To help my writing students better understand what Deng means by source, we then read the “Return” entry which closes thus:

“Our essential nature, our innocent self, is always in us. Everyone has one, and we need only return to it in order to understand it. Just as the spiral eddies toward the centre, we proceed from outer to inner to find the ultimate source.”

I then asked my students to write for ten to fifteen minutes on the following question: “What is our essence, our original nature, our innocent self?”  As with last week’s autumnal word hoard, this brought mindfulness back to centre stage, and, again, the results were magical.

Here’s what one of my students, writer-animator Carl Sullivan, said about yesterday’s class:

“The last session for me had the most depth. To breathe into the now and find a moment of stillness before the pen starts moving gives you a chance to bypass the person who wants to be a writer, and to just write. Much as when I draw—I really don’t have an idea of what’s going to appear. To approach writing from a no-mind ‘now’ point lets the words be as free as a doodle.
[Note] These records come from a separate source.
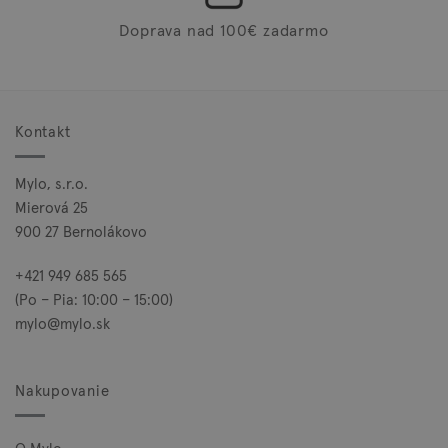
Doprava nad 100€ zadarmo
Kontakt
Mylo, s.r.o.
Mierová 25
900 27 Bernolákovo
+421 949 685 565
(Po – Pia: 10:00 – 15:00)
mylo@mylo.sk
Nakupovanie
To doodle words in playful creativity with just a gentle expectancy, no pressure, just wondering what’s going to be revealed is as fun and free as drawing.”
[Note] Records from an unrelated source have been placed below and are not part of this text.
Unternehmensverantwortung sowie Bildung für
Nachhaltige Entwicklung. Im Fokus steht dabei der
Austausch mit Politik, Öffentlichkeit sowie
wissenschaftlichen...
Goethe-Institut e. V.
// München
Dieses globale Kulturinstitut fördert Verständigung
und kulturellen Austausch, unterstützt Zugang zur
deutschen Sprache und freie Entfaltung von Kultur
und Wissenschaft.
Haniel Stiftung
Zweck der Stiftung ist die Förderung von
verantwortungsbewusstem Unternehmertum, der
What else is there to say, really?

Well, here’s what Carl wrote in response to the aforementioned question about our essence, our original nature, our innocent self, this final piece marking the end of our six weeks together:

inner smile purity
the Adventure of the Heart in child felt wonder,
joy springs dancing inside,
still as Now
mind at rest—being at peace,
real eyes to see
releasing tears of
cleansing the wounds
to be
held whole and happy
grateful and true
home again

10 Steps writing mindfully for your blog

  1. Find a still, quiet place within which to write.
  2. Before you begin writing, take a few minutes to ground yourself in the present moment by bringing a simple, uncomplicated awareness to the whole of your physical body.
  3. Simply observe what it feels like to inhabit your body, without mental comments or judgments.
  4. If you notice your mind wanders, that’s fine. Gently return your awareness to your body.
  5. When you feel centred, relaxed, and reconnected with your essence, slowly begin to move your fingers, toes, and limbs, and with a feather-light touch begin—with all your senses—to observe your surroundings while positioning yourself comfortably to begin writing.
  6. As you start writing, promote a sense of doing so with the whole of your being, with the whole of your physical body, rather than purely with the intellectual, wholly rational mind.
  7. Allow for writing to flow in imaginative, playful ways. Be curious, childlike.
  8. Try to maintain a general, global awareness of your body throughout the time you’re writing.
  9. Reawaken your mind, body and spirit by taking frequent breaks to stand, stretch and bring movement back into your body.
  10. When you’ve finished writing, gently take this mindful approach into the rest of your day.